[Available data Boundary: Start]
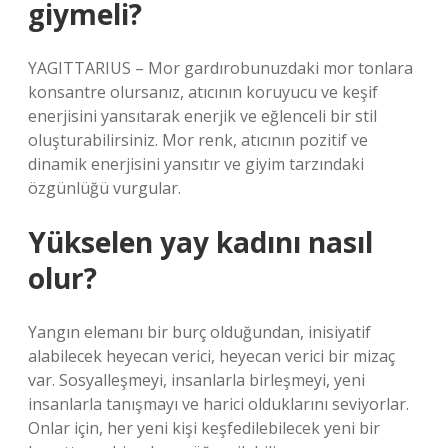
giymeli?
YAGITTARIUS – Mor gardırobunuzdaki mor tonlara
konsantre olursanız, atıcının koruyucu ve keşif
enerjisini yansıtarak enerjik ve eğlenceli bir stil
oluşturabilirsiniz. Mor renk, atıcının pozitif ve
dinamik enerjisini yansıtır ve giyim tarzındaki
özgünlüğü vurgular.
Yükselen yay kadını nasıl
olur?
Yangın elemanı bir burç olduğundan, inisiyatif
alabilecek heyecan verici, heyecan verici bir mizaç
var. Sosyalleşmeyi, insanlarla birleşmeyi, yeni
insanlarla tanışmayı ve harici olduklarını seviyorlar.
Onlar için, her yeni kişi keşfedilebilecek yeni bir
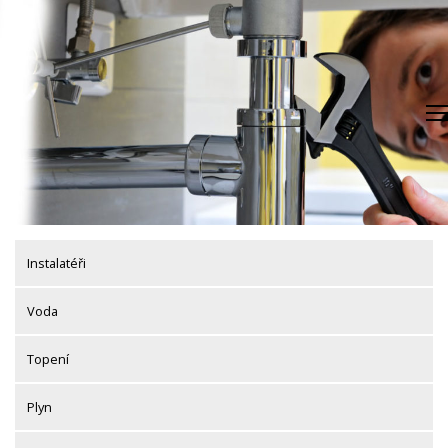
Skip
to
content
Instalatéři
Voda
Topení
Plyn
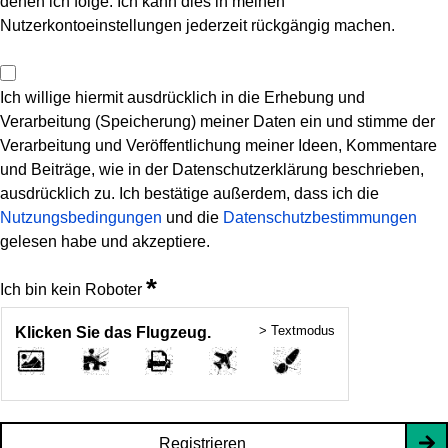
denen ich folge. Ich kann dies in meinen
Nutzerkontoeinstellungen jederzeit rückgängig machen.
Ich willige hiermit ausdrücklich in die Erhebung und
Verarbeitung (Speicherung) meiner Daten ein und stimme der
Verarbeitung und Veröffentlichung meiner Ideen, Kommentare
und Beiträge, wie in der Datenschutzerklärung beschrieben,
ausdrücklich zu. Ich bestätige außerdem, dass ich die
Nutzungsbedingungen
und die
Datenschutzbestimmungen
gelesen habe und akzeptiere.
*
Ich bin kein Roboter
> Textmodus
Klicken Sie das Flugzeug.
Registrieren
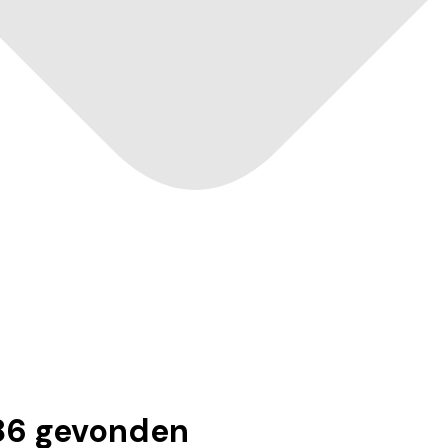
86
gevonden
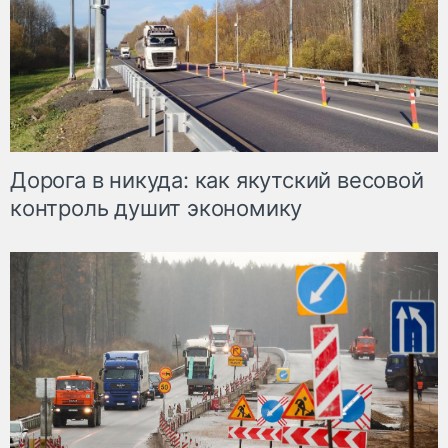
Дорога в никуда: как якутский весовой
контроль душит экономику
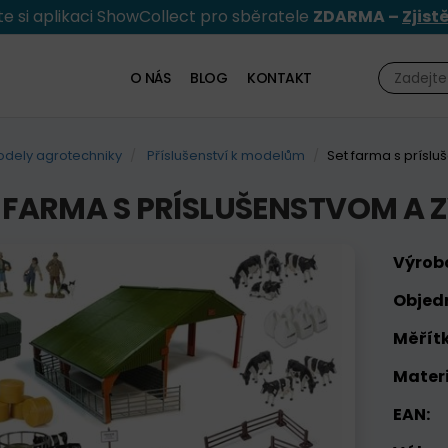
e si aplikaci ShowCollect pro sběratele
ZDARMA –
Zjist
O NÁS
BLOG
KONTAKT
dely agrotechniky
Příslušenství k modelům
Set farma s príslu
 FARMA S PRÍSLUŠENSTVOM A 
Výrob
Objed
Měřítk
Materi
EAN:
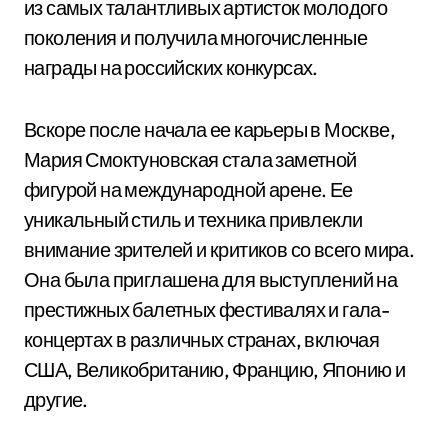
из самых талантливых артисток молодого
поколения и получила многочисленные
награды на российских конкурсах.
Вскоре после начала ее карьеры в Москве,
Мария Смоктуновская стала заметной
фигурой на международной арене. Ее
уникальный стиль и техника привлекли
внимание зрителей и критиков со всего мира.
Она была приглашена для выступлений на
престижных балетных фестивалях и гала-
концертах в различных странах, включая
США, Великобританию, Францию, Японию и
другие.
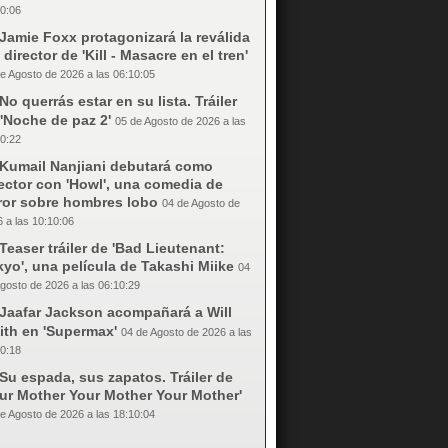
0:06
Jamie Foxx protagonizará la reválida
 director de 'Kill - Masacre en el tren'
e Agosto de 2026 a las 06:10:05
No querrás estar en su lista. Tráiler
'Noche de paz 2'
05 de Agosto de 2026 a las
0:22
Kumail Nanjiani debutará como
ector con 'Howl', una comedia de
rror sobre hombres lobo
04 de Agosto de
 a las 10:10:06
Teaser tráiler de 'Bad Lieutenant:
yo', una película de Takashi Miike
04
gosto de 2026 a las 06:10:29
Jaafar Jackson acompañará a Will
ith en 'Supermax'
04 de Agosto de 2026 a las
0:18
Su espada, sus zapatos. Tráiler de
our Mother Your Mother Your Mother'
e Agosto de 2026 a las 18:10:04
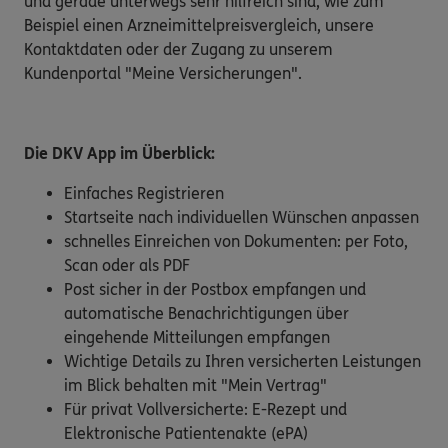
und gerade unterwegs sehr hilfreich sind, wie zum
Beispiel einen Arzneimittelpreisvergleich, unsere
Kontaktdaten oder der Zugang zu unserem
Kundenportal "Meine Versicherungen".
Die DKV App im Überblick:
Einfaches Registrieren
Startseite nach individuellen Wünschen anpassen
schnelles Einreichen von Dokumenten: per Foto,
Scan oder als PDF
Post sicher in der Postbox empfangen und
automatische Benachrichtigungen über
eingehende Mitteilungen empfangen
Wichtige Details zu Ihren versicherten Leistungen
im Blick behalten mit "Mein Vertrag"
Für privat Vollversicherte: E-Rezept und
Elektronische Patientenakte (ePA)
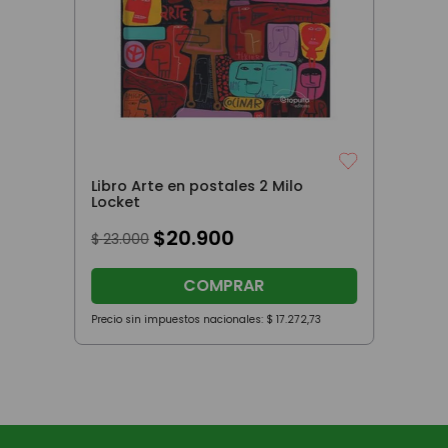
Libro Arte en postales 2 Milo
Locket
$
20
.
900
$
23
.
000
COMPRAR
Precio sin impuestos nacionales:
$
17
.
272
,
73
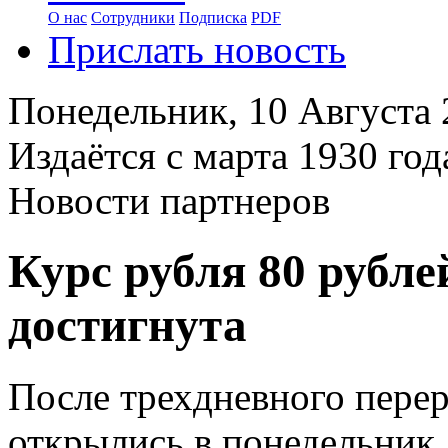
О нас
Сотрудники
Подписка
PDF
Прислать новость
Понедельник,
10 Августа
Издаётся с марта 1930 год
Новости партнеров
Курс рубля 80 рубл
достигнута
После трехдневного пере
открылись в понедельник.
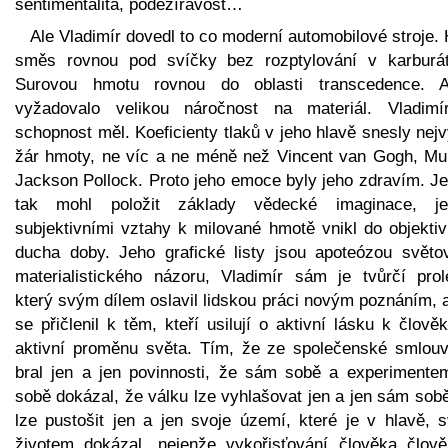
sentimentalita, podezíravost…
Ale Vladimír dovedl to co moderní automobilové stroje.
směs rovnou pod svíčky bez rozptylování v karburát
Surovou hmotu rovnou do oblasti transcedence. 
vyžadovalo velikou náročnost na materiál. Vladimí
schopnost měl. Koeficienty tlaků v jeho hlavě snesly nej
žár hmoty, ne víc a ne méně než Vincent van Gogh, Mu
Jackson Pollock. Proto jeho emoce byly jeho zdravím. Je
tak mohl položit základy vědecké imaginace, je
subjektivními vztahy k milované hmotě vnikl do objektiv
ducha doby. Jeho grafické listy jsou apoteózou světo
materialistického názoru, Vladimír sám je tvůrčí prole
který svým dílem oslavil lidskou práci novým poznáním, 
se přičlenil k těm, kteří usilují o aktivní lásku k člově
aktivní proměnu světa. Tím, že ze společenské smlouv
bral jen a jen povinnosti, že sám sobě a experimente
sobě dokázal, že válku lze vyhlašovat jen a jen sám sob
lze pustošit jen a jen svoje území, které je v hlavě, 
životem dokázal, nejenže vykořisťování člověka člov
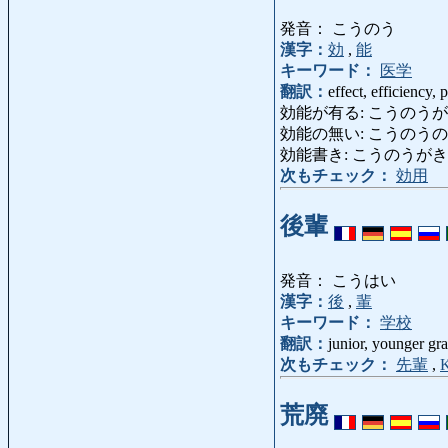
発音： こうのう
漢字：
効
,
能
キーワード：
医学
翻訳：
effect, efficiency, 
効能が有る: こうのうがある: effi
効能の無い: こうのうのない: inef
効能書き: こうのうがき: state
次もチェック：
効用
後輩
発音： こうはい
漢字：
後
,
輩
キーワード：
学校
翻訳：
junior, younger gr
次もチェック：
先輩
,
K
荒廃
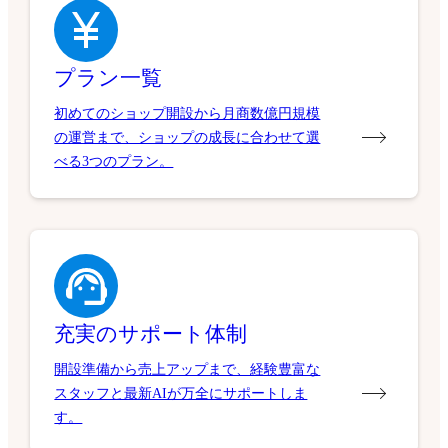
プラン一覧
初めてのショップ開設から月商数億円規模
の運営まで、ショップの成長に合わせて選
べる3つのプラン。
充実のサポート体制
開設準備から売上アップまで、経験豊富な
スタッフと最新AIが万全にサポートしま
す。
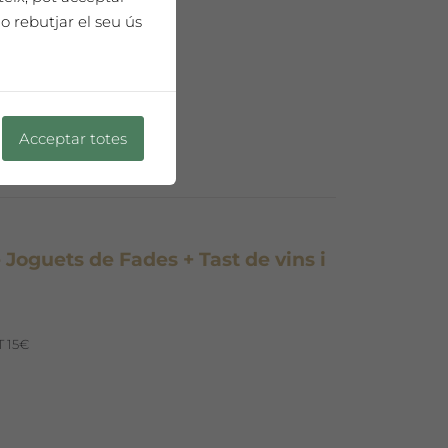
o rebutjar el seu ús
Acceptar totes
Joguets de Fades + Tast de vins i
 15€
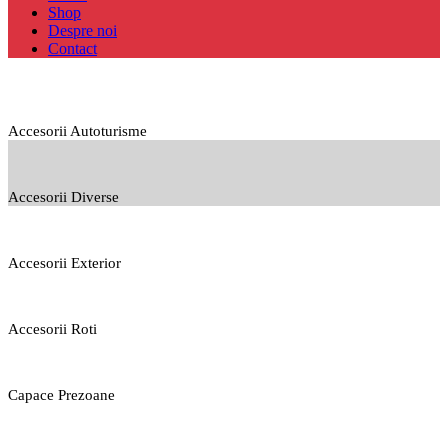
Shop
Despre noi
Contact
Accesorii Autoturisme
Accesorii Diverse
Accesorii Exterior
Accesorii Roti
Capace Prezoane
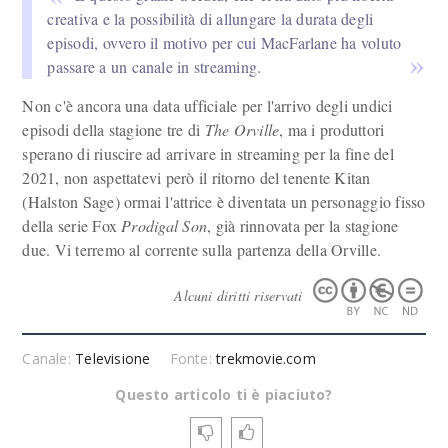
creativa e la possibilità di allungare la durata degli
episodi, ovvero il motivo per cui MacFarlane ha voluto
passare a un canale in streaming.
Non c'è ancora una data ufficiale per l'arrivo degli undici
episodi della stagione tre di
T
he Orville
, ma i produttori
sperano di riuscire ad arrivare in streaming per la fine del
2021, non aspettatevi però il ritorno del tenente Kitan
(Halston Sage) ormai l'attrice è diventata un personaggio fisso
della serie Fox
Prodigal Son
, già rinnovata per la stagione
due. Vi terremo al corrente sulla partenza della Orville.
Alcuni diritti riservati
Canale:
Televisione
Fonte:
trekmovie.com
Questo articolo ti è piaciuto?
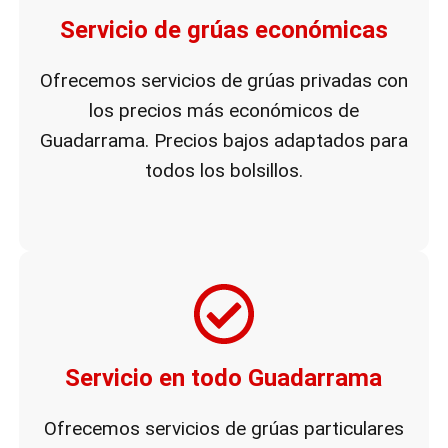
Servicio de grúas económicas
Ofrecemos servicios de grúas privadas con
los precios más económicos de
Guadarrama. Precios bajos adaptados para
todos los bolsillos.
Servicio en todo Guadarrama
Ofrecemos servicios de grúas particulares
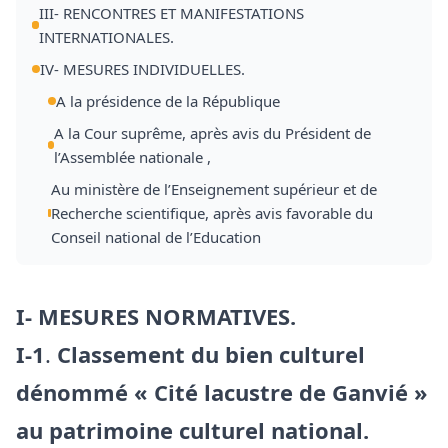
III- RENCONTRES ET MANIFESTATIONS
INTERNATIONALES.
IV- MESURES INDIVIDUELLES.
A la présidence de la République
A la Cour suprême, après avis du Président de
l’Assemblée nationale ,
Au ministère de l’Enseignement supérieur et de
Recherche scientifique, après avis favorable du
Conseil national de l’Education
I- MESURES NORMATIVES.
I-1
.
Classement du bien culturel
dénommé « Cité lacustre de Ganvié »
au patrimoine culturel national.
[Available data Boundary: End]
Task to complete:
Nothing but the pictures is to be left out; the rest of the listing should be copied exactly.

Final answer:
giymeli?
YAGITTARIUS – Mor gardırobunuzdaki mor tonlara
konsantre olursanız, atıcının koruyucu ve keşif
enerjisini yansıtarak enerjik ve eğlenceli bir stil
oluşturabilirsiniz. Mor renk, atıcının pozitif ve
dinamik enerjisini yansıtır ve giyim tarzındaki
özgünlüğü vurgular.
Yükselen yay kadını nasıl
olur?
Yangın elemanı bir burç olduğundan, inisiyatif
alabilecek heyecan verici, heyecan verici bir mizaç
var. Sosyalleşmeyi, insanlarla birleşmeyi, yeni
insanlarla tanışmayı ve harici olduklarını seviyorlar.
Onlar için, her yeni kişi keşfedilebilecek yeni bir
Skip
to
content
Instalatéři
Voda
Topení
Plyn
denen ich folge. Ich kann dies in meinen
Nutzerkontoeinstellungen jederzeit rückgängig machen.
Ich willige hiermit ausdrücklich in die Erhebung und
Verarbeitung (Speicherung) meiner Daten ein und stimme der
Verarbeitung und Veröffentlichung meiner Ideen, Kommentare
und Beiträge, wie in der Datenschutzerklärung beschrieben,
ausdrücklich zu. Ich bestätige außerdem, dass ich die
Nutzungsbedingungen
und die
Datenschutzbestimmungen
gelesen habe und akzeptiere.
*
Ich bin kein Roboter
> Textmodus
Klicken Sie das Flugzeug.
Registrieren
86
gevonden
Дорога в никуда: как якутский весовой
контроль душит экономику
e si aplikaci ShowCollect pro sběratele
ZDARMA –
Zjist
O NÁS
BLOG
KONTAKT
dely agrotechniky
Příslušenství k modelům
Set farma s príslu
 FARMA S PRÍSLUŠENSTVOM A 
Výrob
Objed
Měřítk
Materi
EAN:
из самых талантливых артисток молодого
поколения и получила многочисленные
награды на российских конкурсах.
Вскоре после начала ее карьеры в Москве,
Мария Смоктуновская стала заметной
фигурой на международной арене. Ее
уникальный стиль и техника привлекли
внимание зрителей и критиков со всего мира.
Она была приглашена для выступлений на
престижных балетных фестивалях и гала-
концертах в различных странах, включая
США, Великобританию, Францию, Японию и
другие.
0:06
Jamie Foxx protagonizará la reválida
 director de 'Kill - Masacre en el tren'
e Agosto de 2026 a las 06:10:05
No querrás estar en su lista. Tráiler
'Noche de paz 2'
05 de Agosto de 2026 a las
0:22
Kumail Nanjiani debutará como
ector con 'Howl', una comedia de
rror sobre hombres lobo
04 de Agosto de
 a las 10:10:06
Teaser tráiler de 'Bad Lieutenant:
yo', una película de Takashi Miike
04
gosto de 2026 a las 06:10:29
Jaafar Jackson acompañará a Will
ith en 'Supermax'
04 de Agosto de 2026 a las
0:18
Su espada, sus zapatos. Tráiler de
our Mother Your Mother Your Mother'
e Agosto de 2026 a las 18:10:04
und gerade unterwegs sehr hilfreich sind, wie zum
Beispiel einen Arzneimittelpreisvergleich, unsere
Kontaktdaten oder der Zugang zu unserem
Kundenportal "Meine Versicherungen".
Die DKV App im Überblick:
Einfaches Registrieren
Startseite nach individuellen Wünschen anpassen
schnelles Einreichen von Dokumenten: per Foto,
Scan oder als PDF
Post sicher in der Postbox empfangen und
automatische Benachrichtigungen über
eingehende Mitteilungen empfangen
Wichtige Details zu Ihren versicherten Leistungen
im Blick behalten mit "Mein Vertrag"
Für privat Vollversicherte: E-Rezept und
Elektronische Patientenakte (ePA)
Libro Arte en postales 2 Milo
Locket
$
20
.
900
$
23
.
000
COMPRAR
Precio sin impuestos nacionales:
$
17
.
272
,
73
О нас
Сотрудники
Подписка
PDF
Прислать новость
Понедельник,
10 Августа
Издаётся с марта 1930 год
Новости партнеров
Курс рубля 80 рубл
достигнута
После трехдневного пере
открылись в понедельник.
sentimentalita, podezíravost…
Ale Vladimír dovedl to co moderní automobilové stroje.
směs rovnou pod svíčky bez rozptylování v karburát
Surovou hmotu rovnou do oblasti transcedence. 
vyžadovalo velikou náročnost na materiál. Vladimí
schopnost měl. Koeficienty tlaků v jeho hlavě snesly nej
žár hmoty, ne víc a ne méně než Vincent van Gogh, Mu
Jackson Pollock. Proto jeho emoce byly jeho zdravím. Je
tak mohl položit základy vědecké imaginace, je
subjektivními vztahy k milované hmotě vnikl do objektiv
ducha doby. Jeho grafické listy jsou apoteózou světo
materialistického názoru, Vladimír sám je tvůrčí prole
který svým dílem oslavil lidskou práci novým poznáním, 
se přičlenil k těm, kteří usilují o aktivní lásku k člově
aktivní proměnu světa. Tím, že ze společenské smlouv
bral jen a jen povinnosti, že sám sobě a experimente
sobě dokázal, že válku lze vyhlašovat jen a jen sám sob
lze pustošit jen a jen svoje území, které je v hlavě, 
životem dokázal, nejenže vykořisťování člověka člov
発音： こうのう
漢字：
効
,
能
キーワード：
医学
翻訳：
effect, efficiency, 
効能が有る: こうのうがある: effi
効能の無い: こうのうのない: inef
効能書き: こうのうがき: state
次もチェック：
効用
後輩
発音： こうはい
漢字：
後
,
輩
キーワード：
学校
翻訳：
junior, younger gr
次もチェック：
先輩
,
K
荒廃
プラン一覧
初めてのショップ開設から月商数億円規模
の運営まで、ショップの成長に合わせて選
べる3つのプラン。
充実のサポート体制
開設準備から売上アップまで、経験豊富な
スタッフと最新AIが万全にサポートしま
す。
o rebutjar el seu ús
Acceptar totes
Joguets de Fades + Tast de vins i
 15€
Shop
Despre noi
Contact
Accesorii Autoturisme
Accesorii Diverse
Accesorii Exterior
Accesorii Roti
Capace Prezoane
creativa e la possibilità di allungare la durata degli
episodi, ovvero il motivo per cui MacFarlane ha voluto
passare a un canale in streaming.
Non c'è ancora una data ufficiale per l'arrivo degli undici
episodi della stagione tre di
T
he Orville
, ma i produttori
sperano di riuscire ad arrivare in streaming per la fine del
2021, non aspettatevi però il ritorno del tenente Kitan
(Halston Sage) ormai l'attrice è diventata un personaggio fisso
della serie Fox
Prodigal Son
, già rinnovata per la stagione
due. Vi terremo al corrente sulla partenza della Orville.
Alcuni diritti riservati
Canale:
Televisione
Fonte:
trekmovie.com
Questo articolo ti è piaciuto?
Servicio de grúas económicas
Ofrecemos servicios de grúas privadas con
los precios más económicos de
Guadarrama. Precios bajos adaptados para
todos los bolsillos.
Servicio en todo Guadarrama
Ofrecemos servicios de grúas particulares
III- RENCONTRES ET MANIFESTATIONS
INTERNATIONALES.
IV- MESURES INDIVIDUELLES.
A la présidence de la République
A la Cour suprême, après avis du Président de
l’Assemblée nationale ,
Au ministère de l’Enseignement supérieur et de
Recherche scientifique, après avis favorable du
Conseil national de l’Education
I- MESURES NORMATIVES.
I-1
.
Classement du bien culturel
dénommé « Cité lacustre de Ganvié »
au patrimoine culturel national.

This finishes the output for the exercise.